I can focus on one thing with Zen intensity when I’m high. When cranking out the comedy for my “Fried Comedy News” radio rants on KPIG, pot can give me stamina. When the morning caffeine starts to wear off, and I can’t write or record anymore, I can light up and go four more hours.

But performing comedy is different for me. When onstage, it does not work for me to have that high weed-attention to detail. I’m trying to be hyper-aware of every person and every sound in the room, and integrate all of it into my dialogue with the crowd. Engaging 200 people takes macro-vision, not micro. This is not something I can do high.

Comedy may be the juxtaposition of incongruities, but it still must ring true or it’s not funny. Hopefully, a developing comic will go from asking “what’s funny?” to “what’s the truth?” And weed will make you tell the truth. You can’t lie on weed. Weed made Bill Clinton announce that he is horny. Weed made Al Sharpton announce he is Black. Weed made Tucker Carlson announce that he is an asshole.

This drug is so benign that people share it with their pets—it’s rare to go over to a meth addict’s house and see him chase his cat around with a syringe. Weed has become mainstream, and at comedy shows it is sometimes more pervasive than alcohol. I can tell who in the audience is stoned by who laughs at this joke: “Pot can make you paranoid. When you get really high, you might decide you can walk on a beam of light, but you become afraid that someone will turn it off and you’ll fall down.” If you don’t think that’s funny, get high and try it again.

With A Little Help From Ringo 

                                             

One time I opened for Ringo Starr and His All Starr Band at the Mountain Winery in Saratoga. It is officially a 2,500 seater, but was so packed that people were sitting on branches of the trees. As I walked to the microphone, a dense cloud of blue, sweet smoke rose from the seated crowd and rolled over the stage. It was like 3,000 people shotgunned weed directly into my face.

Three jokes into my act, it was clear the audience could not get my punch lines, because they couldn’t remember the setups. But it didn’t matter, because after breathing that smoke, my rehearsed bit list became a distant memory. So I put on my guitar, mimicked Peter Townshend’s windmill move, swung my arm around and around in a windup and smash a power chord. The crowd erupted into a yell like a volcano in slow motion. I played my funny songs and they clapped along, not in time but con brio. When they started laughing, I was high as they were. Suddenly my 25-minute set was over. They liked me. Not the loudest applause I’ve ever gotten, but definitely the slowest to take form.

As I walked down the stairs to exit the stage, I passed Ringo and the All Starrs coming up. When Ringo and I landed on the same step, he stopped, tilted his head back, pointed a bejeweled finger at me and said, “Boys, now there’s a funny one.”

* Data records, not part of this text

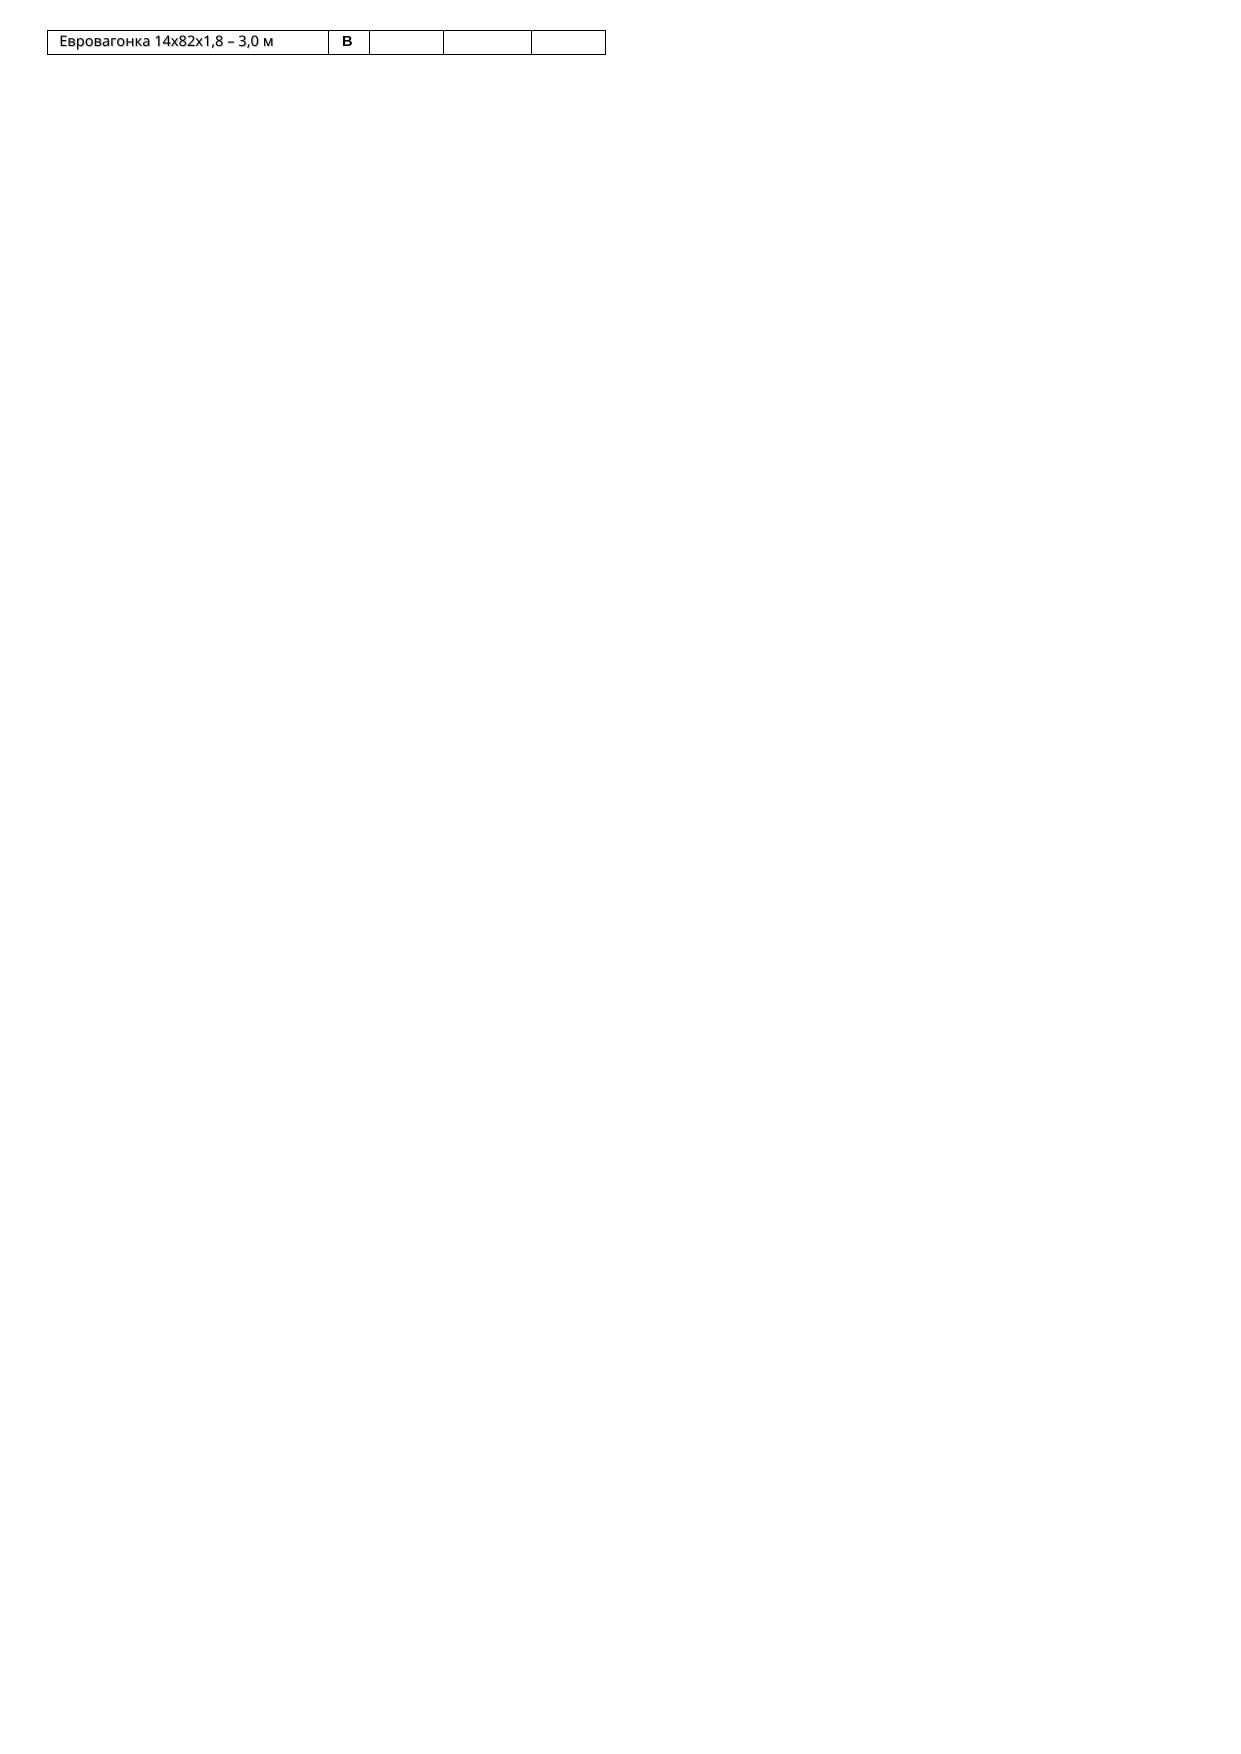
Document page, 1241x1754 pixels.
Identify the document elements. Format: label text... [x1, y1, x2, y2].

table_cell 770 [370, 31, 443, 54]
table_cell В [329, 31, 369, 54]
table_cell 724 [444, 31, 531, 54]
table_cell от 114 [532, 31, 605, 54]
table_cell Евровагонка 14х82х1,8 – 3,0 м [48, 31, 328, 54]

And Ringo is a funny one. Two young women, maybe 20 years old, were jumping up and down, screaming, “Ringo, we love you! Ringo, we want you!” Ringo looked at them and quipped, “Oh, I hope they’re not my children.”
  

My Big, Stoned Idea

What I learned last week from my Life Is Too Snort show in San Diego is that everyone loves to laugh, and everyone loves to take drugs. What if we embrace those we can’t understand with cannabis and comedy? Canamedy! Maybe marijuana and laughter is the bridge our polarized society needs. A harmonious sanctuary. Giggles and ganja. Maybe the best way to connect with someone with an opposing worldview is to laugh at what you agree on, and then get so high you both can pass through a portal to see the world with a new view. Pass the dutchie on the left-hand side and say “Yes and…” to each other until you find a truth that makes you both laugh.